Socrates: I should say, in the best of the three, those which a man must like both for their own sake and for their consequences, if he's going to live the kind of life one wants to have.

Glaucon: Well, that's not what most people think; they reckon it belongs to the tedious
kind of good, which has to be pursued in order to earn a wage, or, for appearance's sake,
to be well thought of.

This attitude of mind defines the Pure Technologist. Pure technology is the building of machines for their own sake and for the pride or pleasure of accomplishment. It is a creative art form somewhere between art and science. Some examples of pure technology are the record-breaking vehicle, built purely to see if it will behave as intended; the chess-playing computer program, devised for the sheer entertainment of seeing how well it makes out; and that masterpiece in miniature, Scientific American's Great International Paper Airplane Competition.

Most other technical projects have some degree of purity, though the assessment of such a subjective quality will rarely be clear-cut. What is the purity status of a cuckoo in a cuckoo clock, for example? Or on a grander scale, is a particle accelerator pure technology? To the physicist it is as applied as any other of his instruments; to the engineer constructing it, it has only to work as intended, and so is pure; an outsider will judge it as pure or as applied according as he judges nuclear physics itself. Yet despite its confusion with (and indeed, latterly, deliberate disguise as) the applied variety, pure technology is recognizable throughout history as one of the minor muses.

CLASSICAL PIONEERS

The first indubitable instances occur rather late in Classical times. The great Athenian achievements in art and science occurred without any comparable revolution in technology. Nowhere do Glaucon or Socrates express any appreciation of the aesthetically or intellectually stimulating qualities of technology—for them it was firmly in the third, humdrum class of good. Not until Alexandria took over from Athens as the intellectual center of the world did major progress in empirical techniques occur. The "Museum" at Alexandria, founded around 300 B.C. by one of Alexander the Great's generals to be the intellectual showpiece of his regime, was for many centuries a unique library, artistic center, and research institute, and shared so many of the features of modern research establishments that it may fairly be called the MIT of the ancient world.

● ● ●

In the passage on pure technology, what does the writer say the "Museum" at Alexandria may fairly be called?

- [DATASET SECTION]
● ● ●

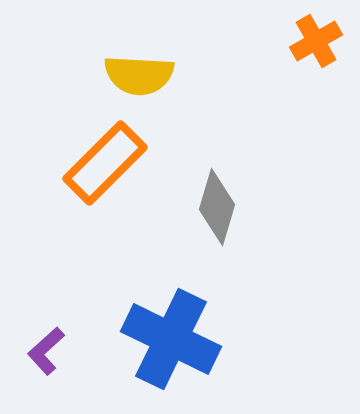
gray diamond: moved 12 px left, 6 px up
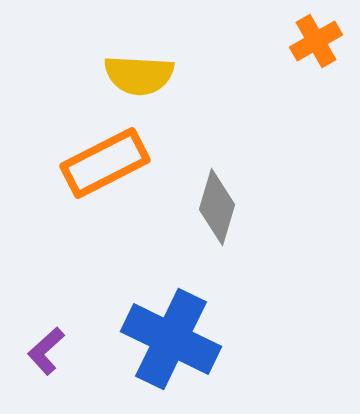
orange rectangle: rotated 18 degrees clockwise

● ● ●

- [CORRECT OUTPUT] The MIT of the ancient world.